EXERCISE:
Rescale the stretch from the line containing "right shoulder: (1750, 216, -1)" through the end of the rows, repeating each line in full with every keypoint coordinate and depth value multiplied by 2.35 and rounded to a whole number, halves rounded up. Give only those lines.

TASK MATERIAL below:

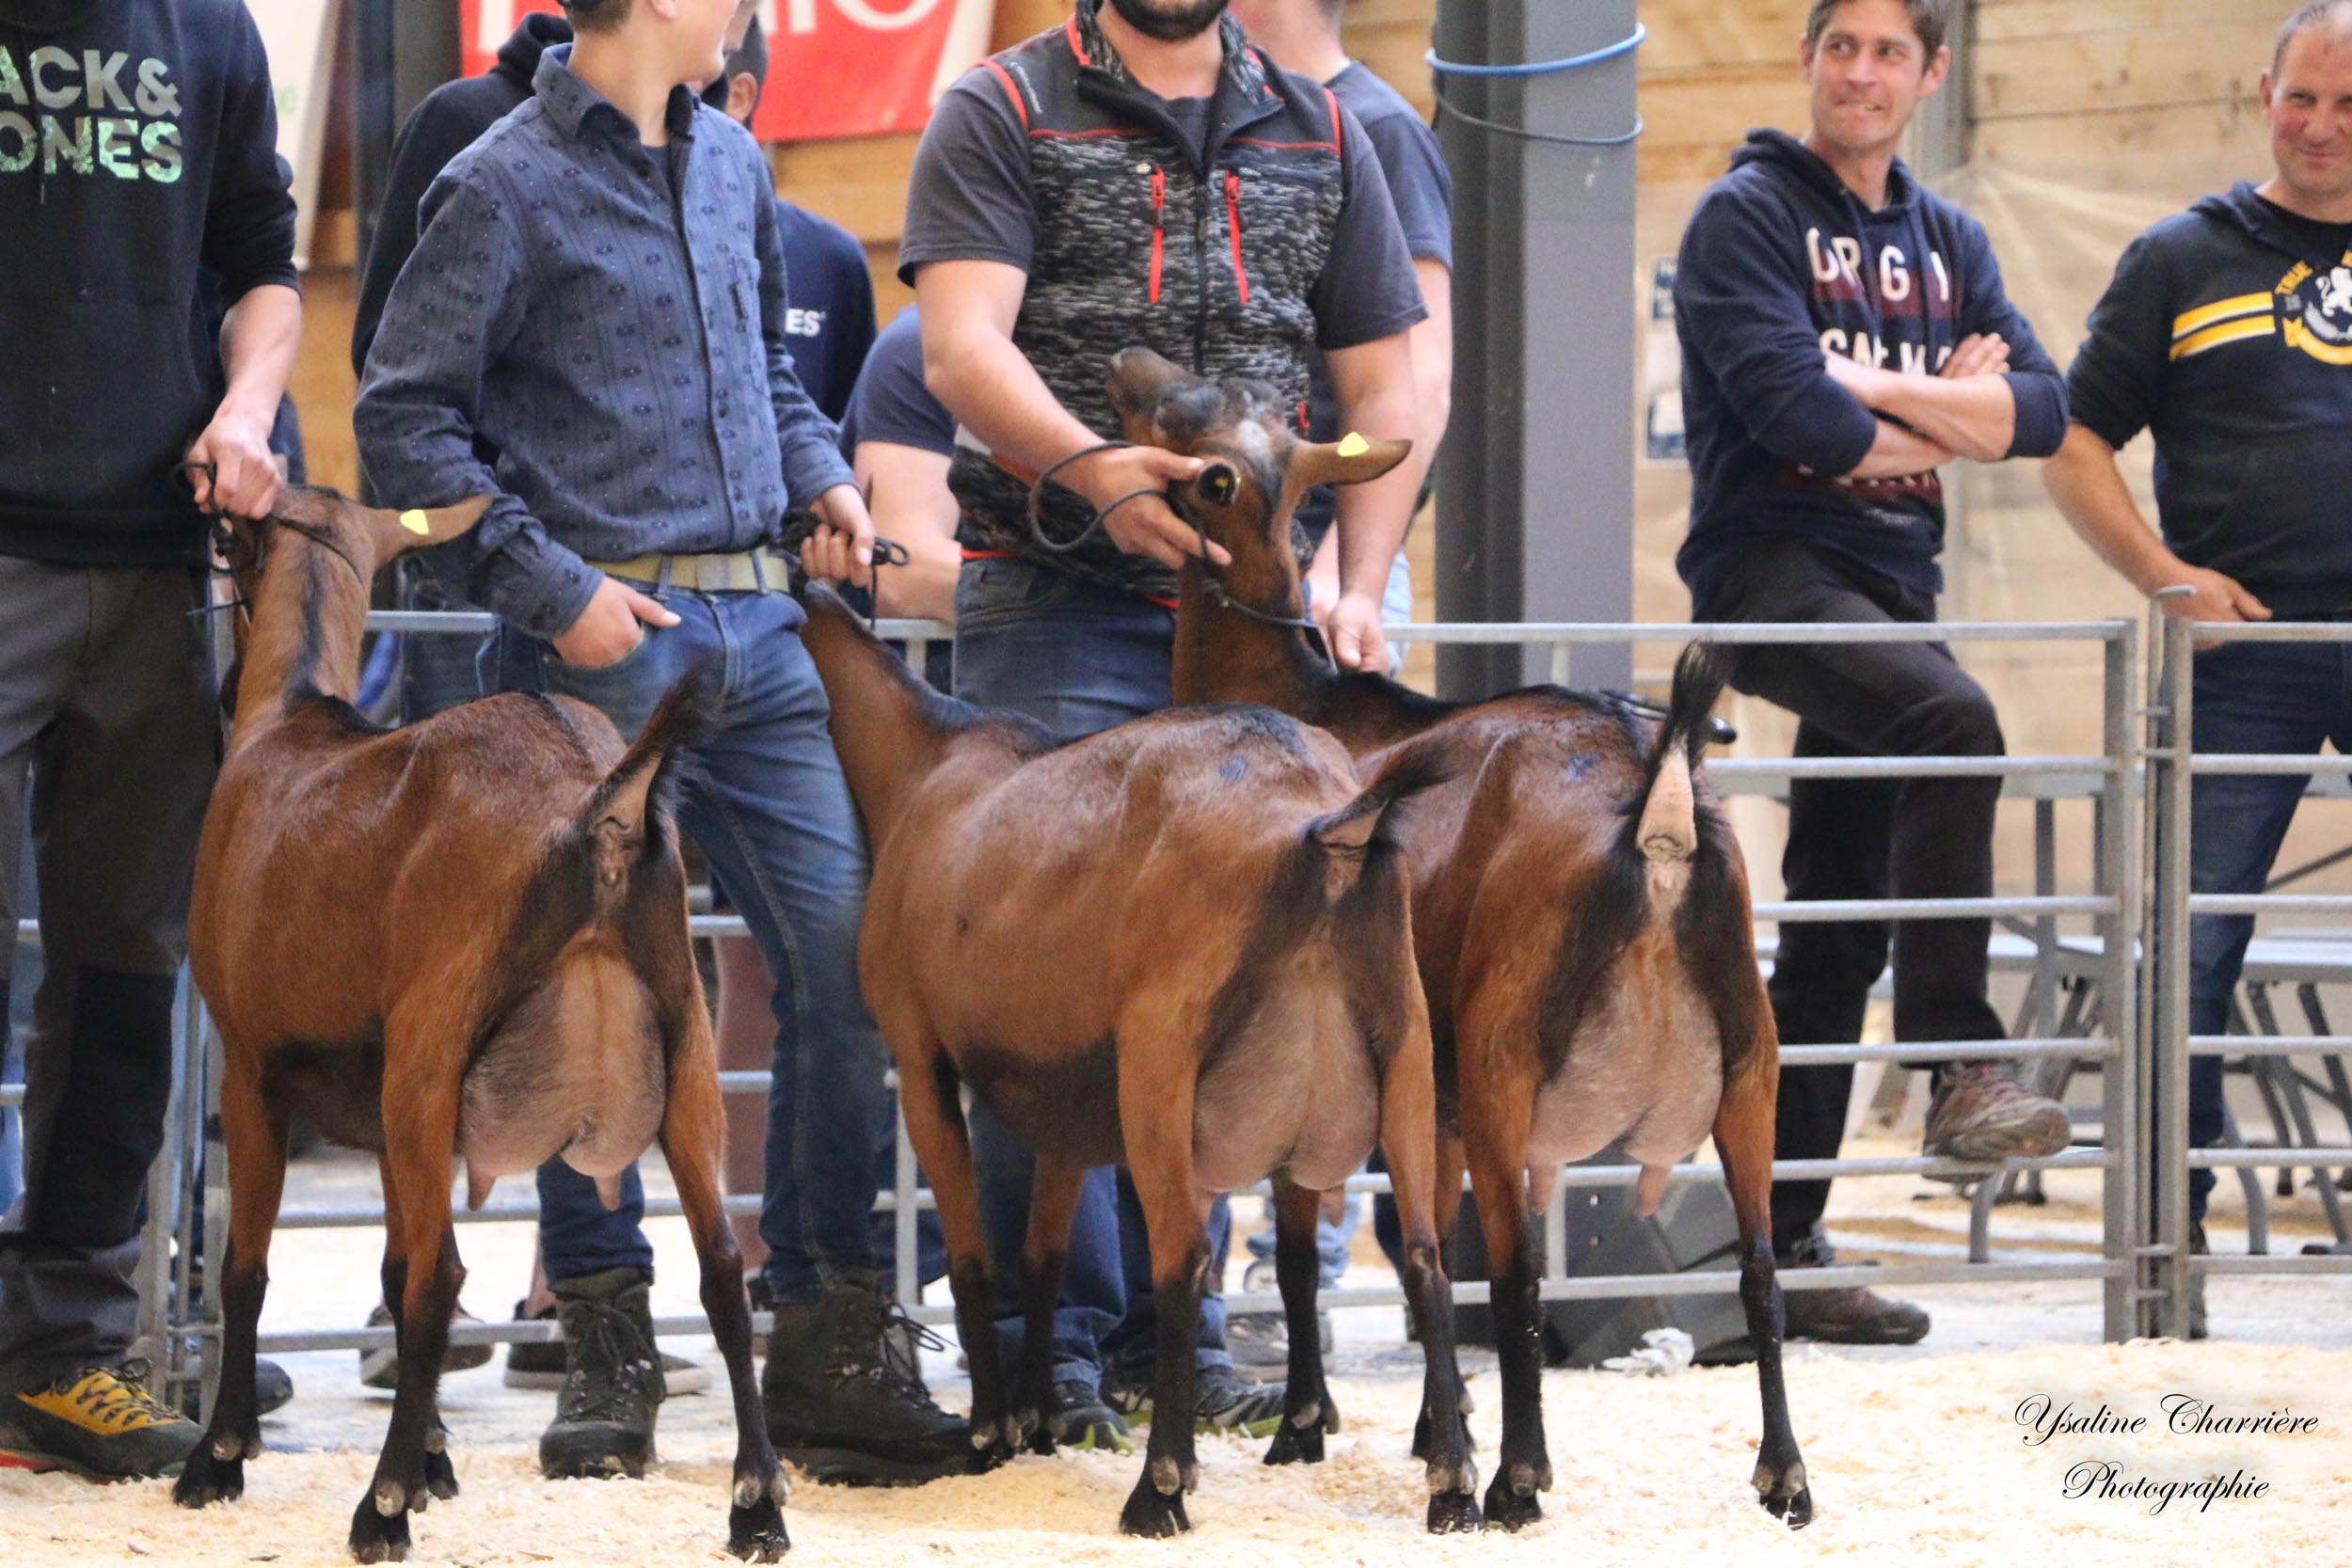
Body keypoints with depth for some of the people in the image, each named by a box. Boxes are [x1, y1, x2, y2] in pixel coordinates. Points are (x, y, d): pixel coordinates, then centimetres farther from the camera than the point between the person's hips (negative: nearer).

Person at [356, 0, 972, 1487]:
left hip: (757, 626, 6)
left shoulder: (732, 164, 16)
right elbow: (405, 426, -8)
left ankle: (833, 1354, 4)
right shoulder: (505, 188, -6)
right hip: (604, 642, -6)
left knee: (846, 956, -1)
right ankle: (609, 1352, 9)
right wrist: (553, 589, -13)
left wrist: (820, 473, 11)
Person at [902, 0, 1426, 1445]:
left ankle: (1172, 1329, 12)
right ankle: (1049, 1341, -2)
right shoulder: (1005, 116, 3)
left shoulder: (1320, 136, 15)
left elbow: (1382, 386, 15)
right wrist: (1090, 468, -29)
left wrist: (1361, 591, 2)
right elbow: (963, 348, -11)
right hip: (1058, 609, -4)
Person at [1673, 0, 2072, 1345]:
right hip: (1774, 567, -7)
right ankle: (1958, 1068, -32)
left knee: (1838, 931, 5)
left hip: (1893, 583, 7)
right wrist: (1949, 423, 0)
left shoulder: (1948, 240, 18)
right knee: (1955, 721, -33)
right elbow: (1789, 403, -15)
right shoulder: (1750, 216, -1)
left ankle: (1782, 1241, 9)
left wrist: (1880, 390, -8)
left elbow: (2044, 411, 6)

End of TASK MATERIAL.

WRITTEN REPLY:
right shoulder: (4113, 508, -2)
left ankle: (4188, 2916, 21)
left wrist: (4418, 917, -19)
left elbow: (4803, 966, 14)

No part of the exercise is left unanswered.